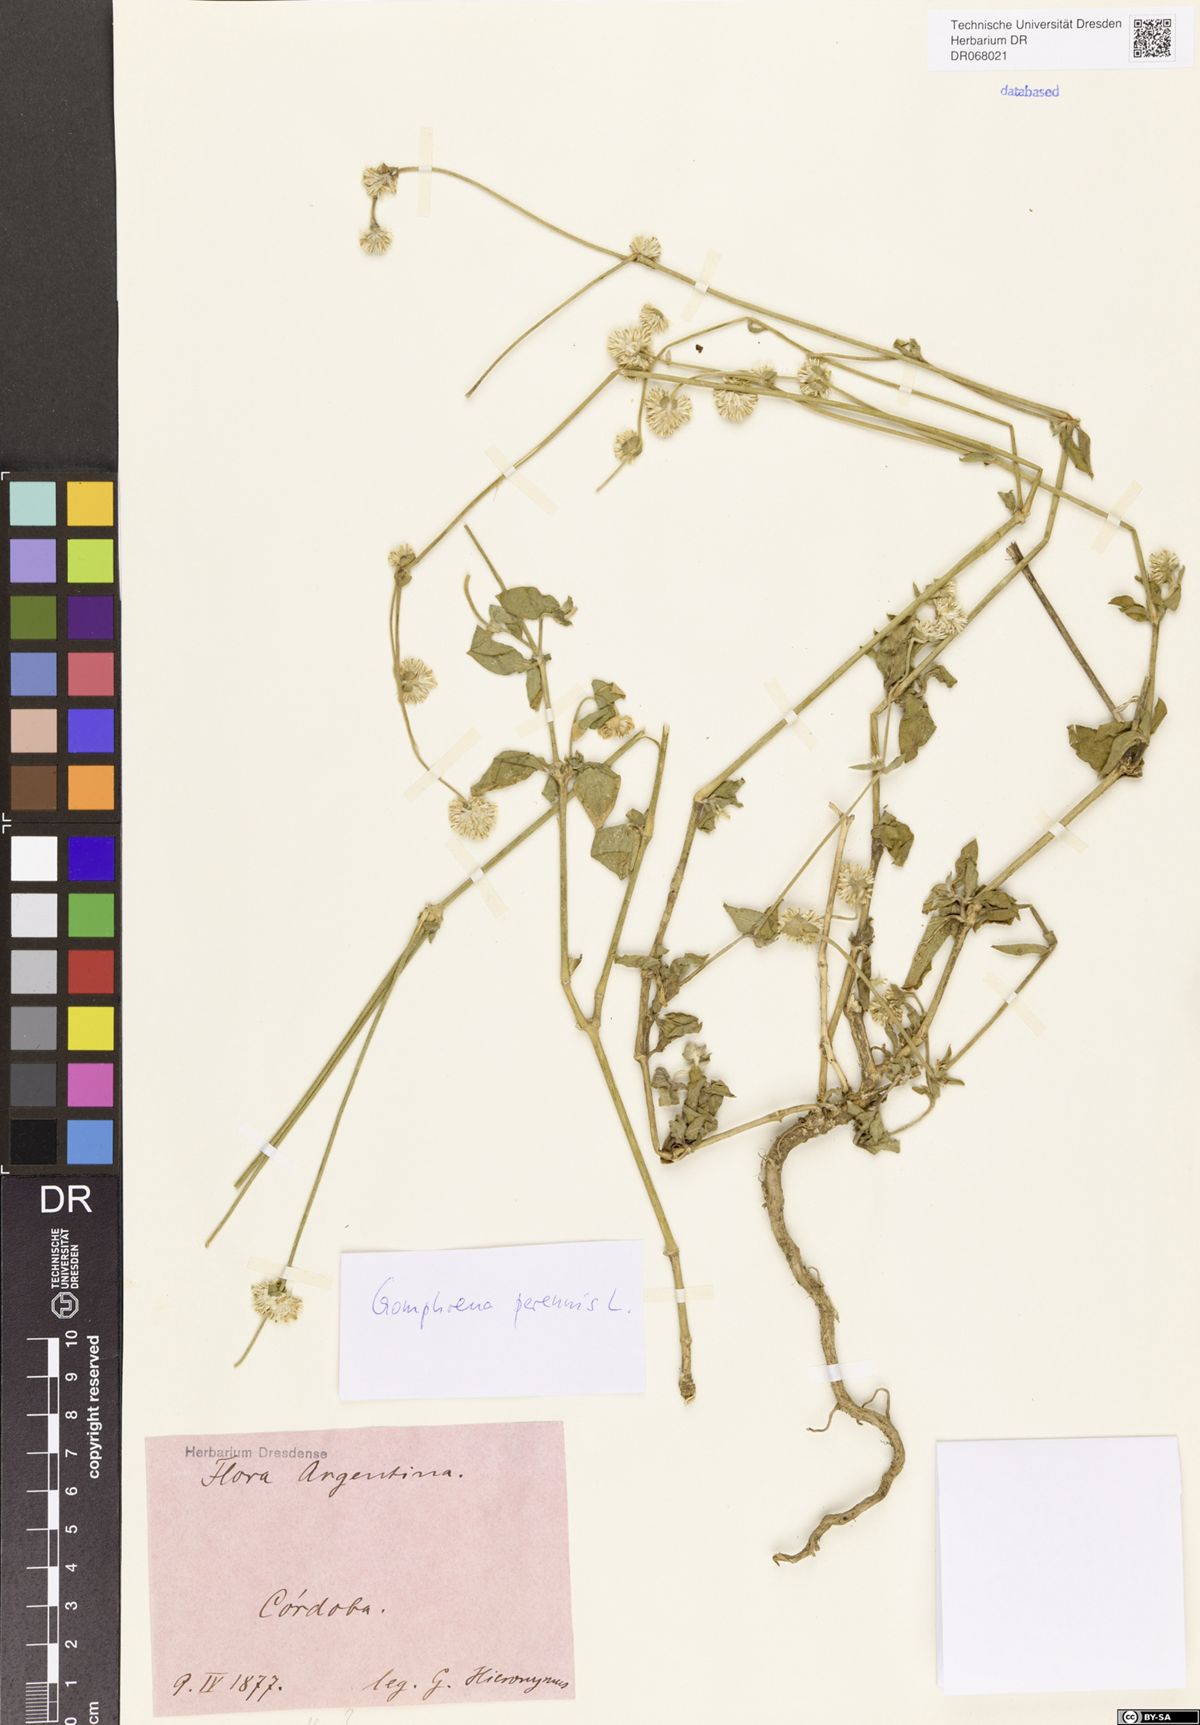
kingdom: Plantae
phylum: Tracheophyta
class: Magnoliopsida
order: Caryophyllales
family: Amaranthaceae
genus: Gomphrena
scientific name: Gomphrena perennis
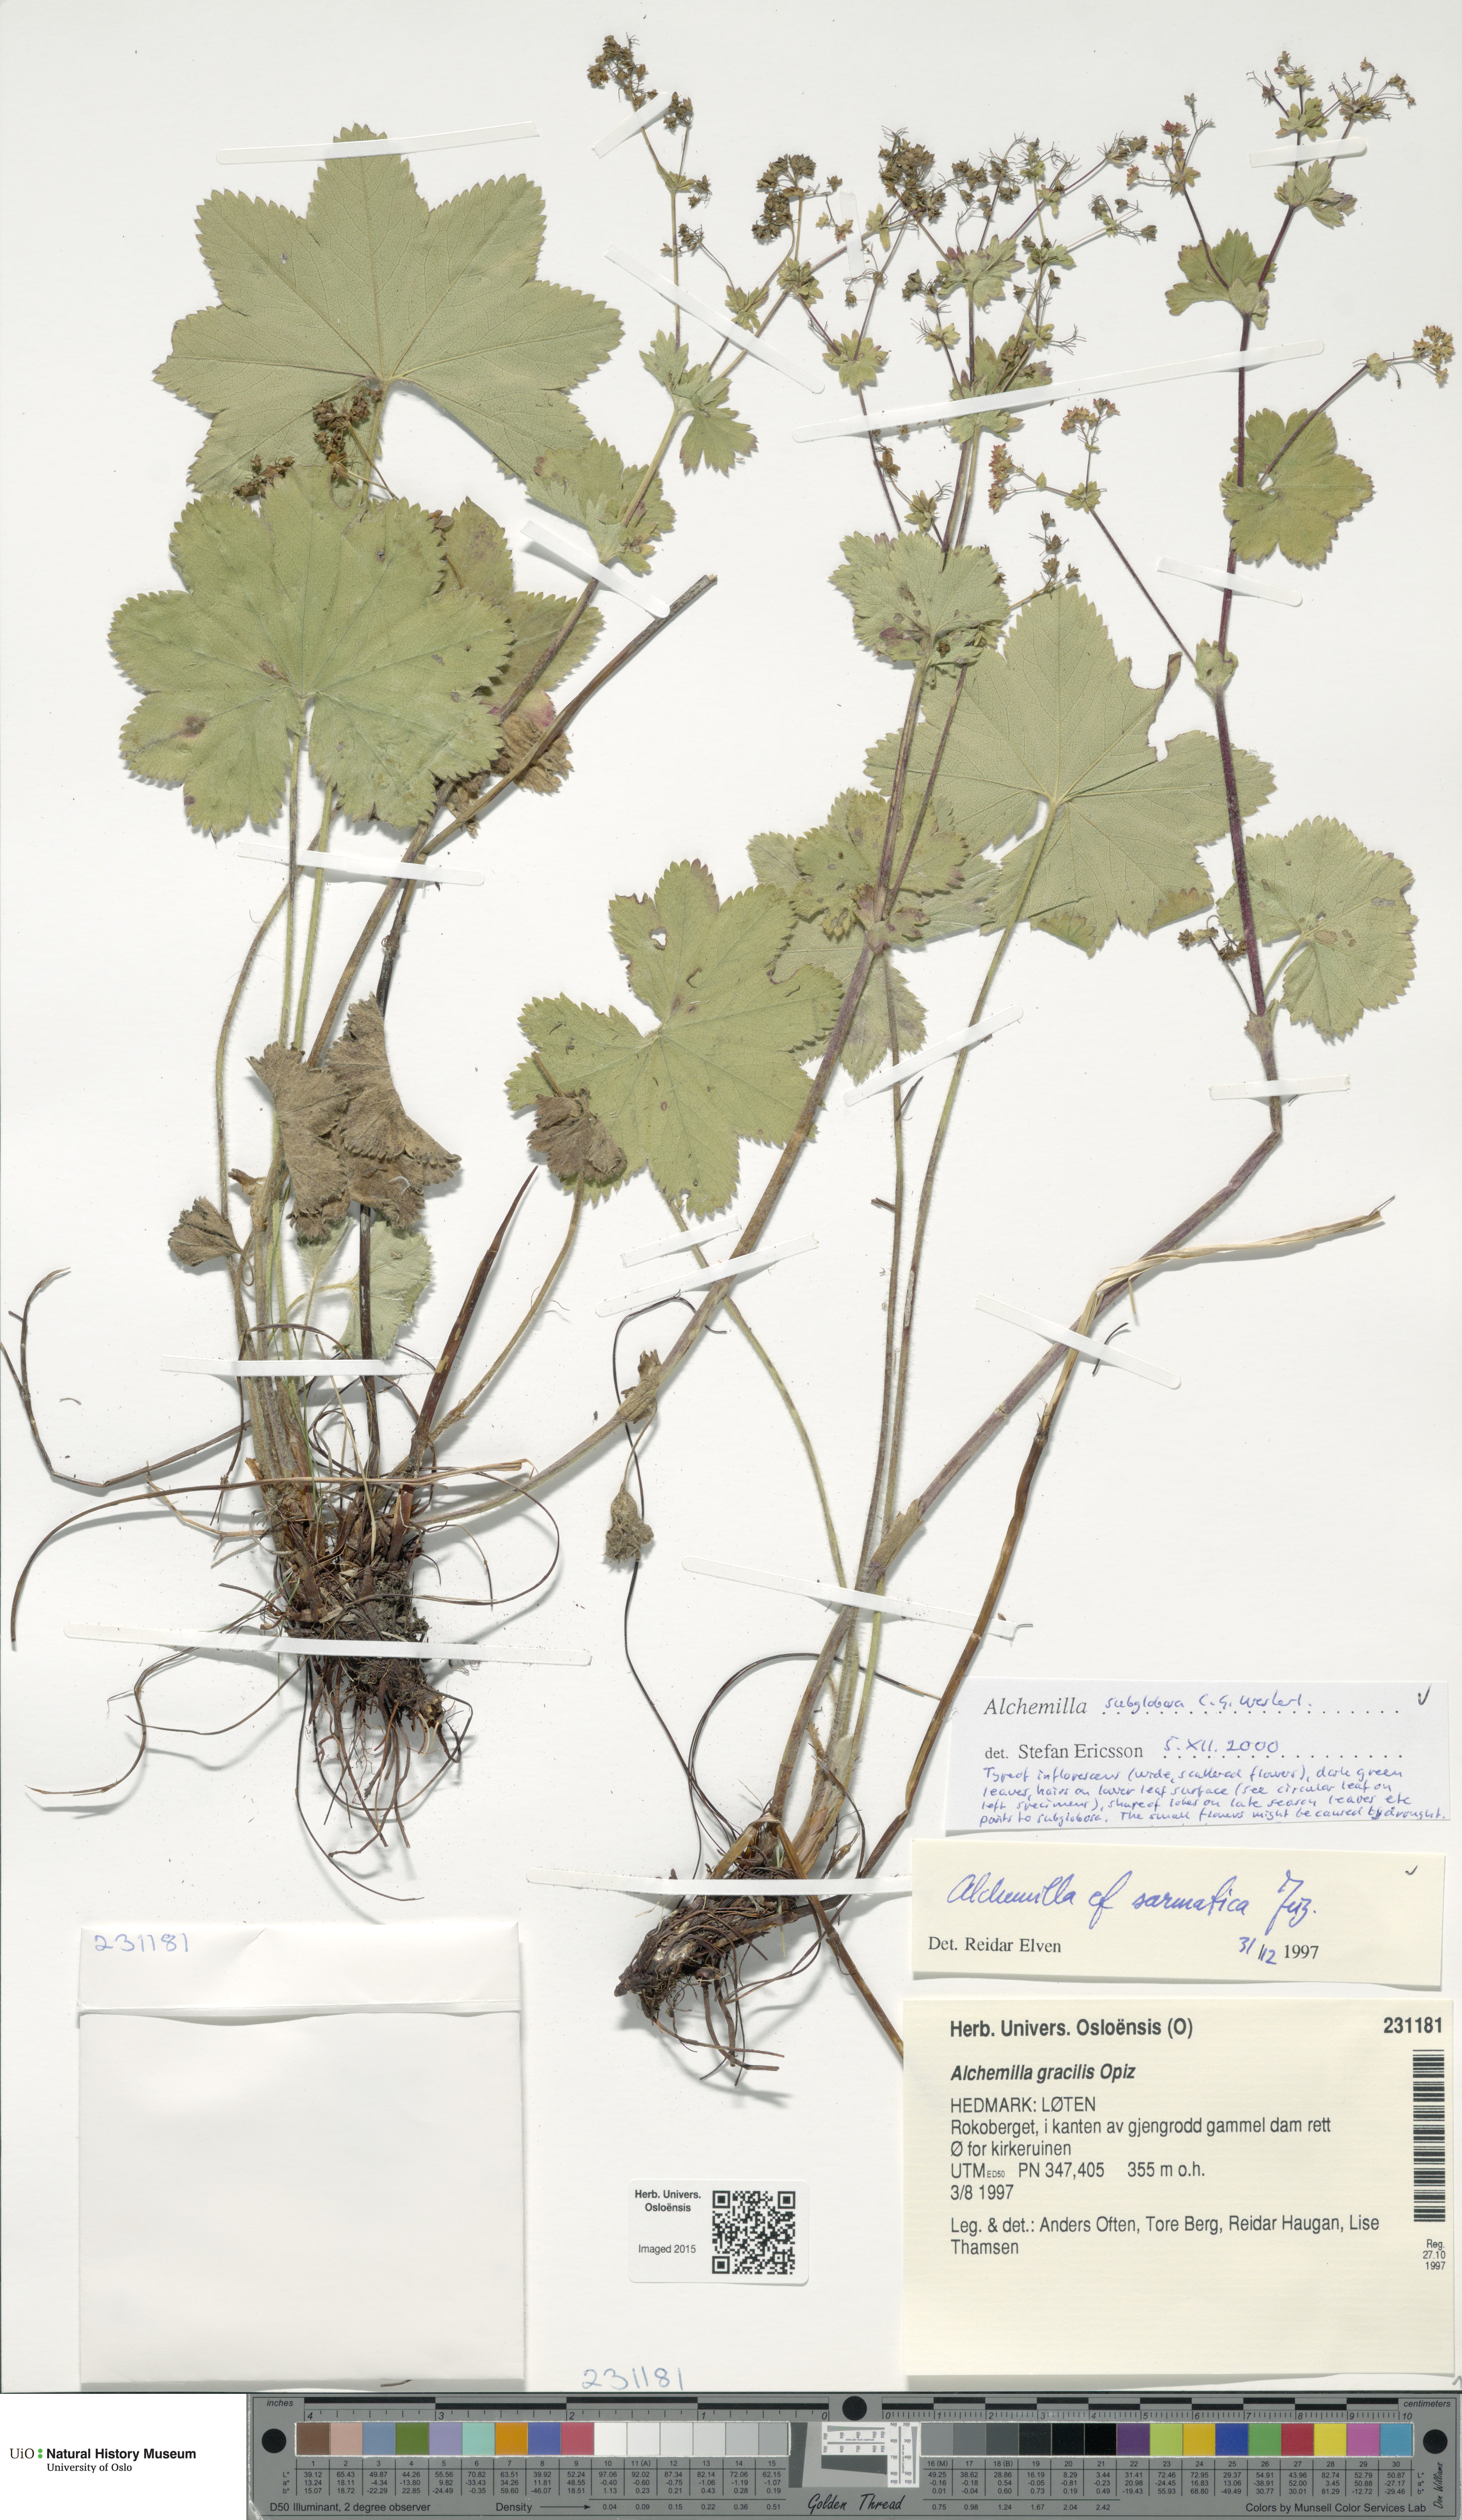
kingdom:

::::::

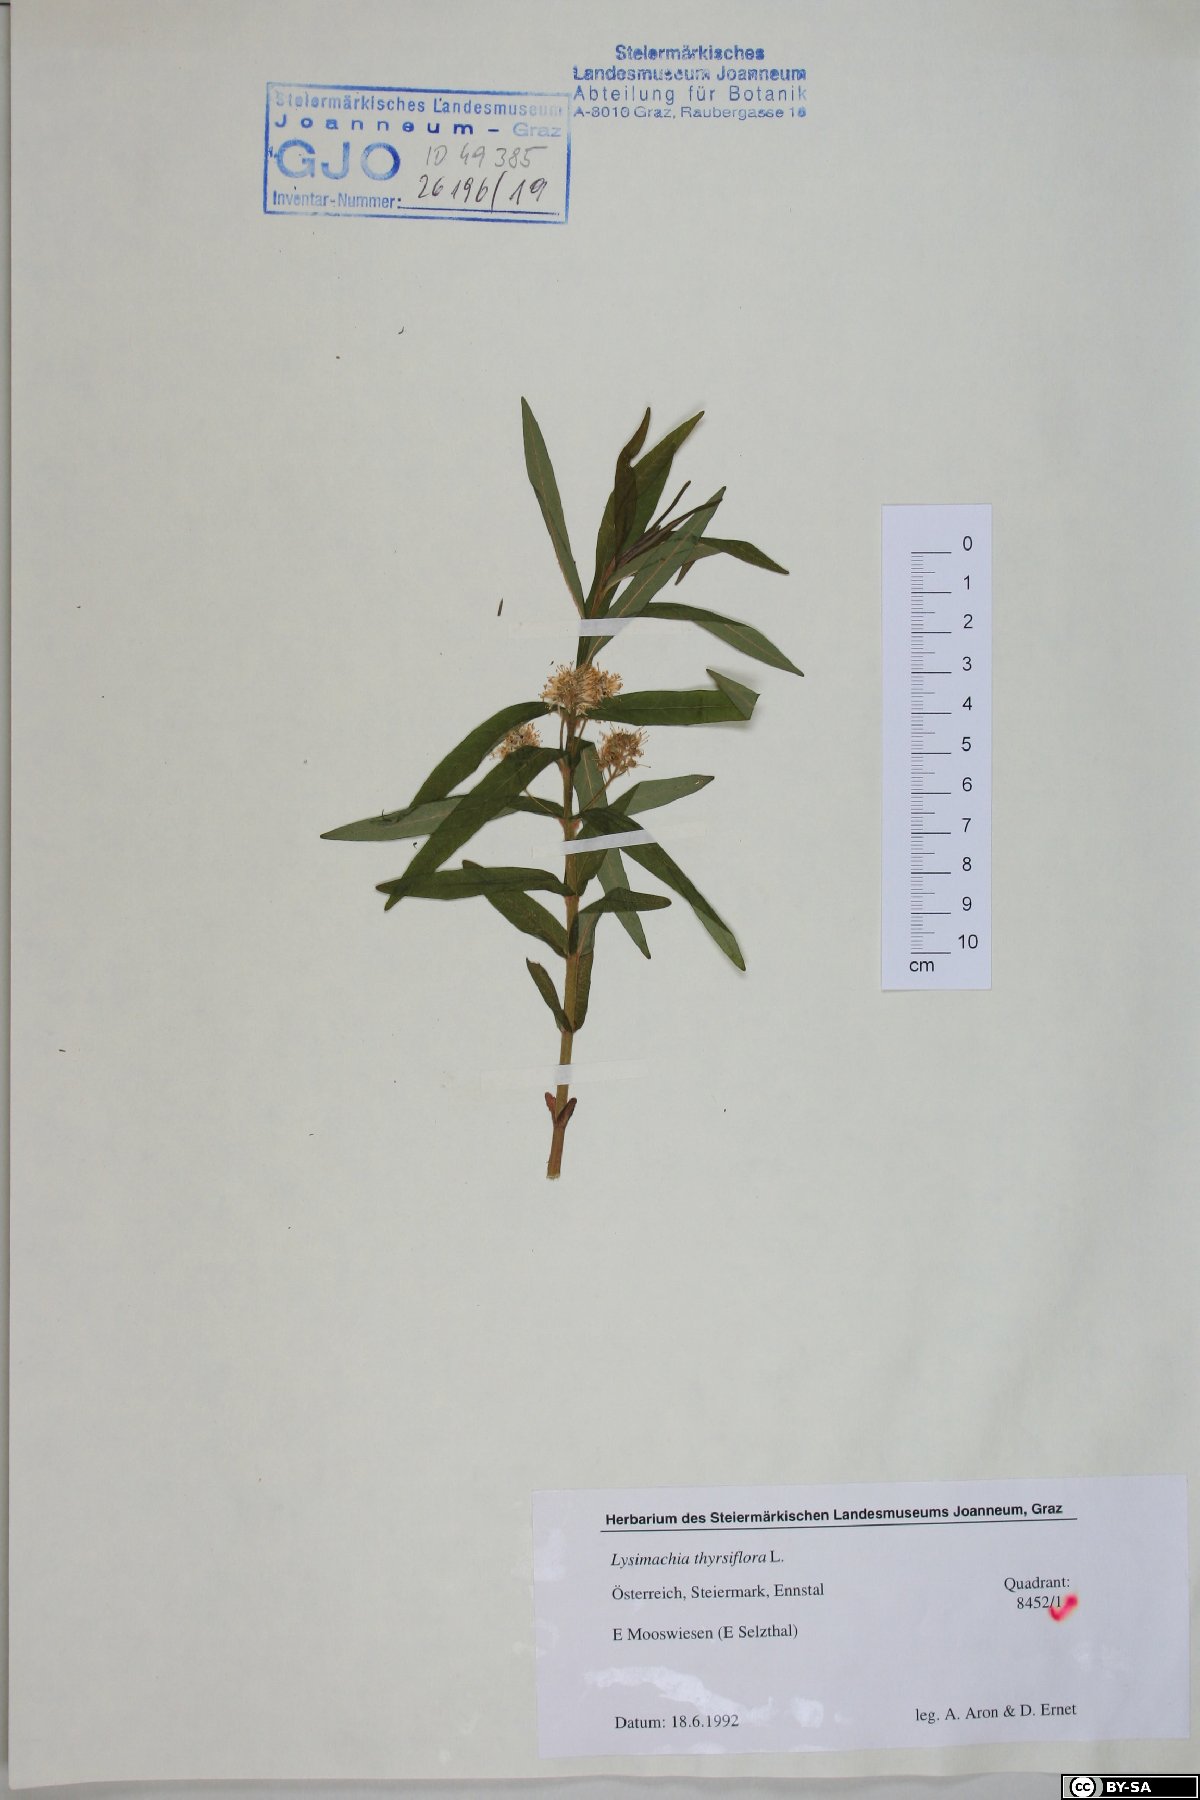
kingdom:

::::::

Format the lines of the records from the one containing "kingdom: Plantae" through the one containing "scientific name: Gomphrena perennis", both included, as a JSON list of strings with one string per line and no blank lines. Include no other lines.

[
  "kingdom: Plantae",
  "phylum: Tracheophyta",
  "class: Magnoliopsida",
  "order: Caryophyllales",
  "family: Amaranthaceae",
  "genus: Gomphrena",
  "scientific name: Gomphrena perennis"
]